Your goal: No image is to be carried over; reproduce the rest of the listing word for word.

Provided entries:
=======
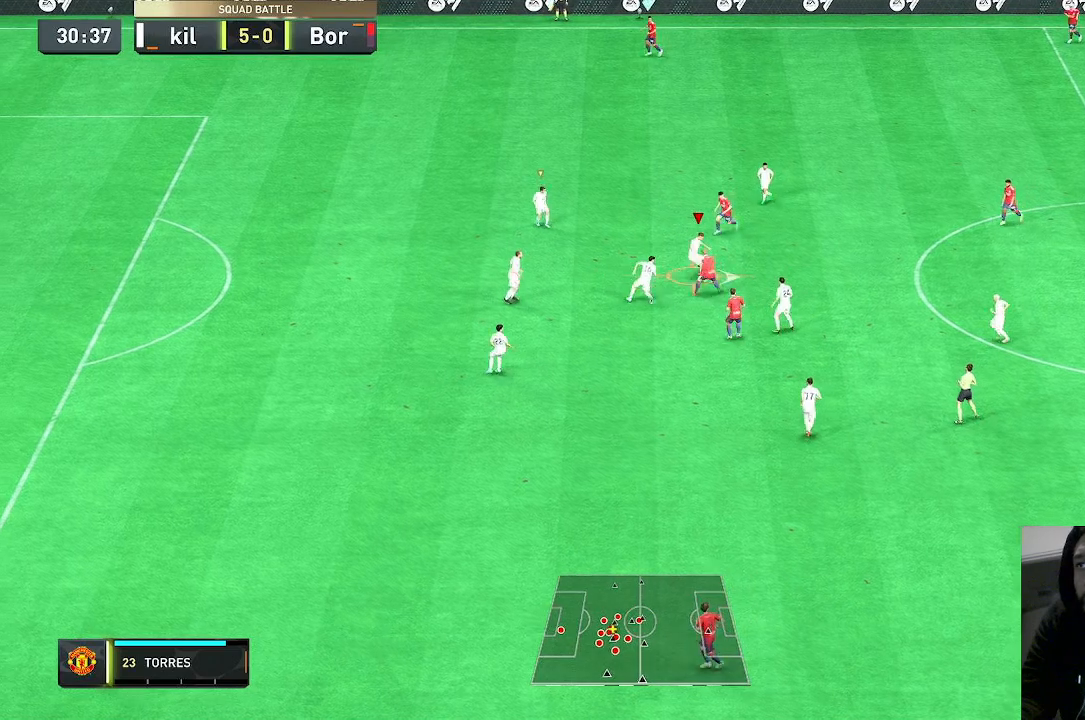
{"dt_ms": 500, "buttons": ["L2", "R2"], "left_stick": "down-right", "right_stick": "center", "events": [[133, "left_stick", "down-right"]]}
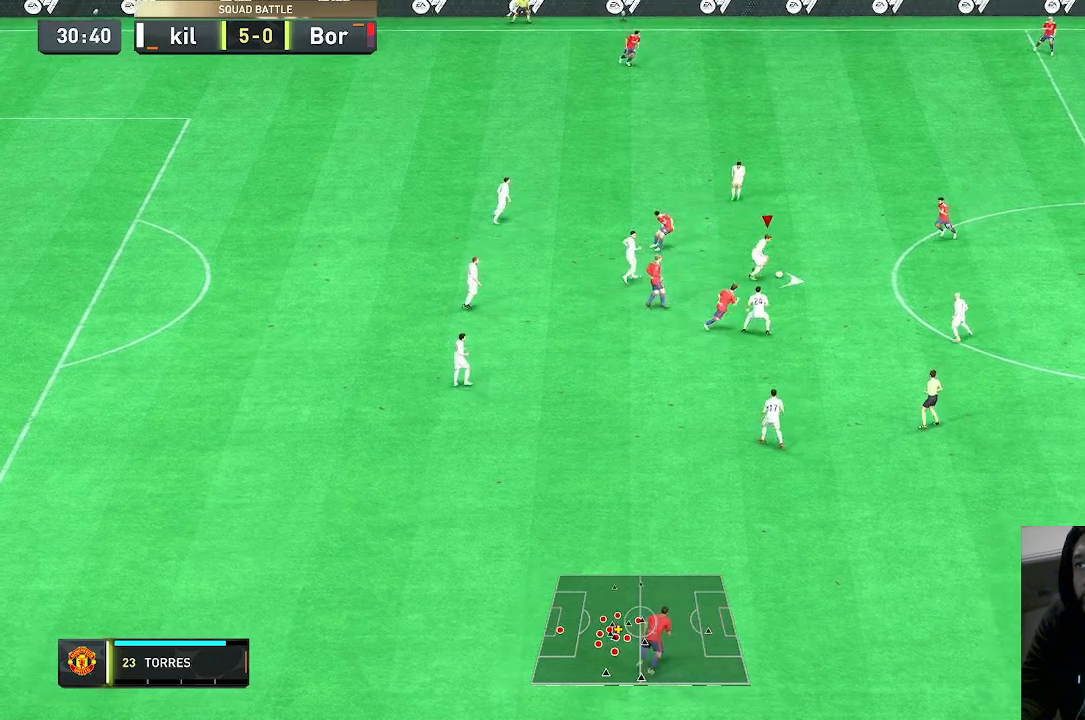
{"dt_ms": 500, "buttons": [], "left_stick": "down-right", "right_stick": "center", "events": [[67, "L2", "up"], [333, "R2", "up"]]}
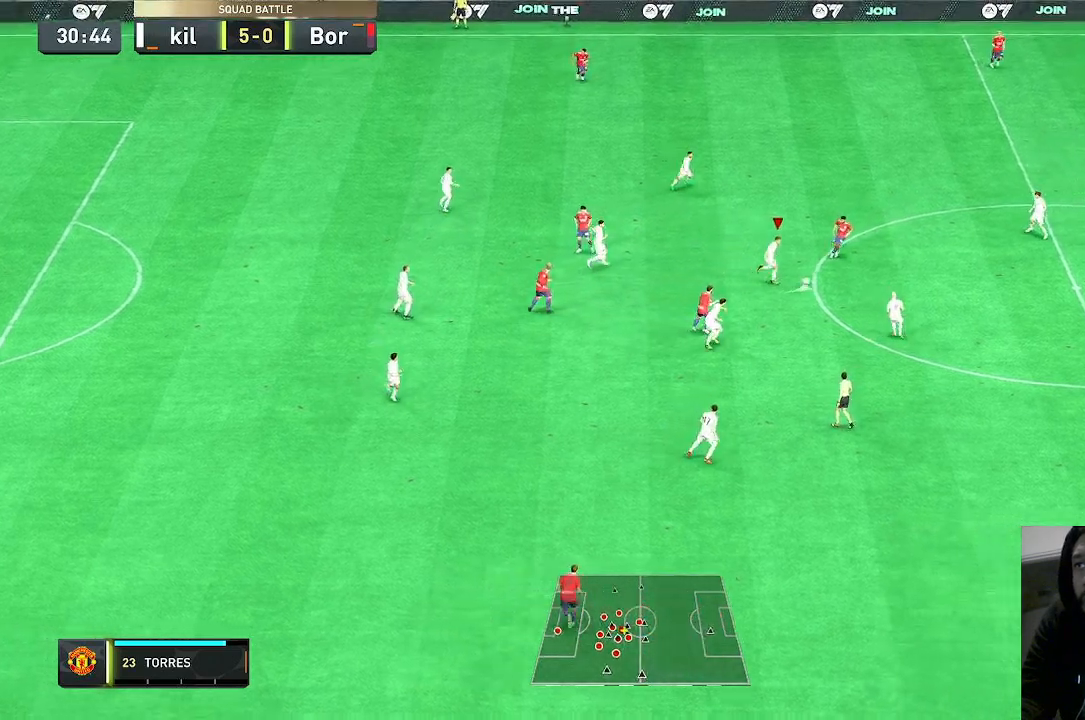
{"dt_ms": 500, "buttons": [], "left_stick": "down", "right_stick": "center", "events": [[300, "left_stick", "down"]]}
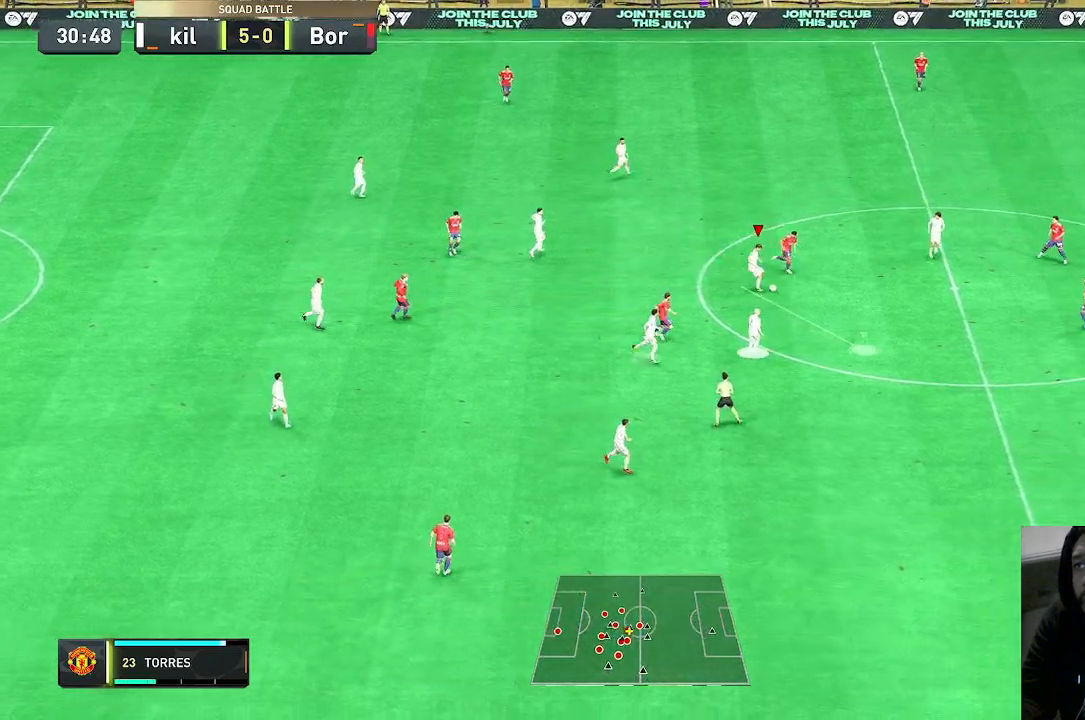
{"dt_ms": 500, "buttons": [], "left_stick": "down-right", "right_stick": "center", "events": [[333, "left_stick", "down-right"]]}
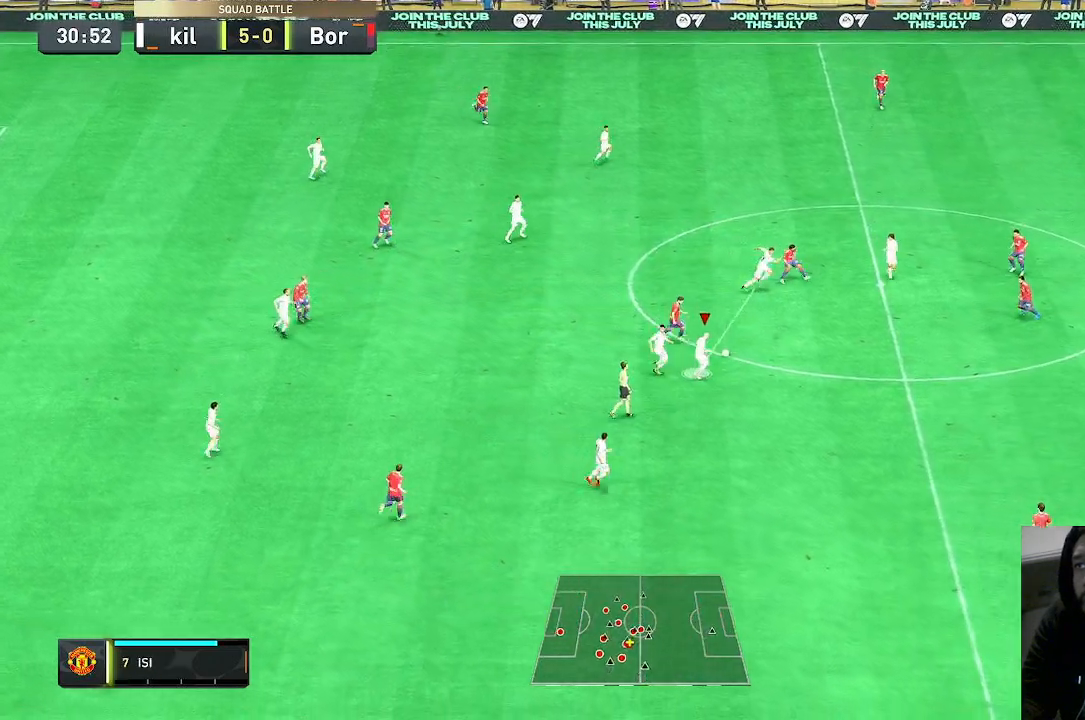
{"dt_ms": 500, "buttons": ["R2"], "left_stick": "down-right", "right_stick": "center", "events": [[267, "R2", "down"]]}
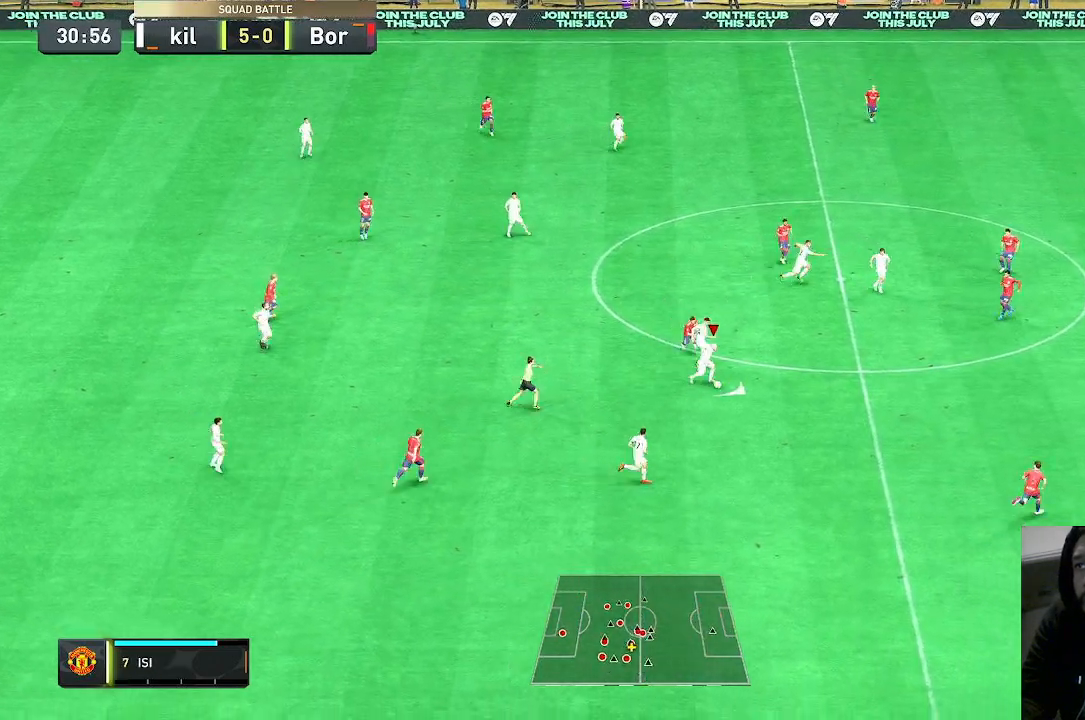
{"dt_ms": 500, "buttons": ["R2"], "left_stick": "down-right", "right_stick": "center", "events": []}
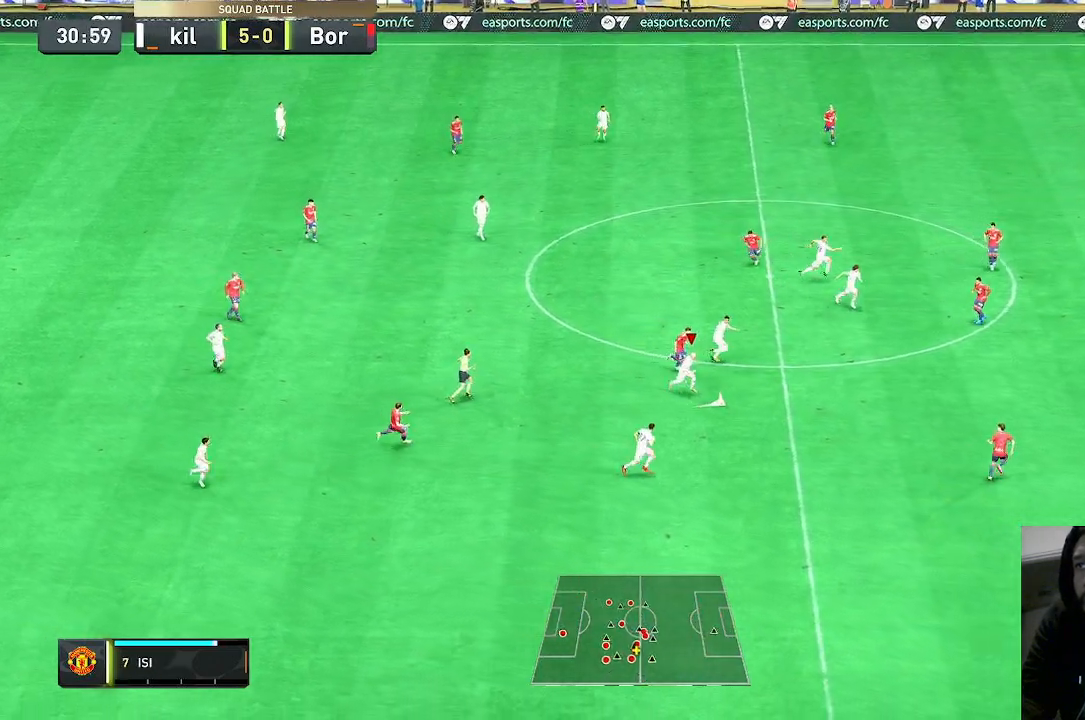
{"dt_ms": 500, "buttons": [], "left_stick": "down-right", "right_stick": "center", "events": [[267, "R2", "up"], [300, "right_stick", "down"], [500, "right_stick", "center"]]}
=======
Written solution:
{"dt_ms": 500, "buttons": ["L2", "R2"], "left_stick": "down-right", "right_stick": "center", "events": [[133, "left_stick", "down-right"]]}
{"dt_ms": 500, "buttons": [], "left_stick": "down-right", "right_stick": "center", "events": [[67, "L2", "up"], [333, "R2", "up"]]}
{"dt_ms": 500, "buttons": [], "left_stick": "down", "right_stick": "center", "events": [[300, "left_stick", "down"]]}
{"dt_ms": 500, "buttons": [], "left_stick": "down-right", "right_stick": "center", "events": [[333, "left_stick", "down-right"]]}
{"dt_ms": 500, "buttons": ["R2"], "left_stick": "down-right", "right_stick": "center", "events": [[267, "R2", "down"]]}
{"dt_ms": 500, "buttons": ["R2"], "left_stick": "down-right", "right_stick": "center", "events": []}
{"dt_ms": 500, "buttons": [], "left_stick": "down-right", "right_stick": "center", "events": [[267, "R2", "up"], [300, "right_stick", "down"], [500, "right_stick", "center"]]}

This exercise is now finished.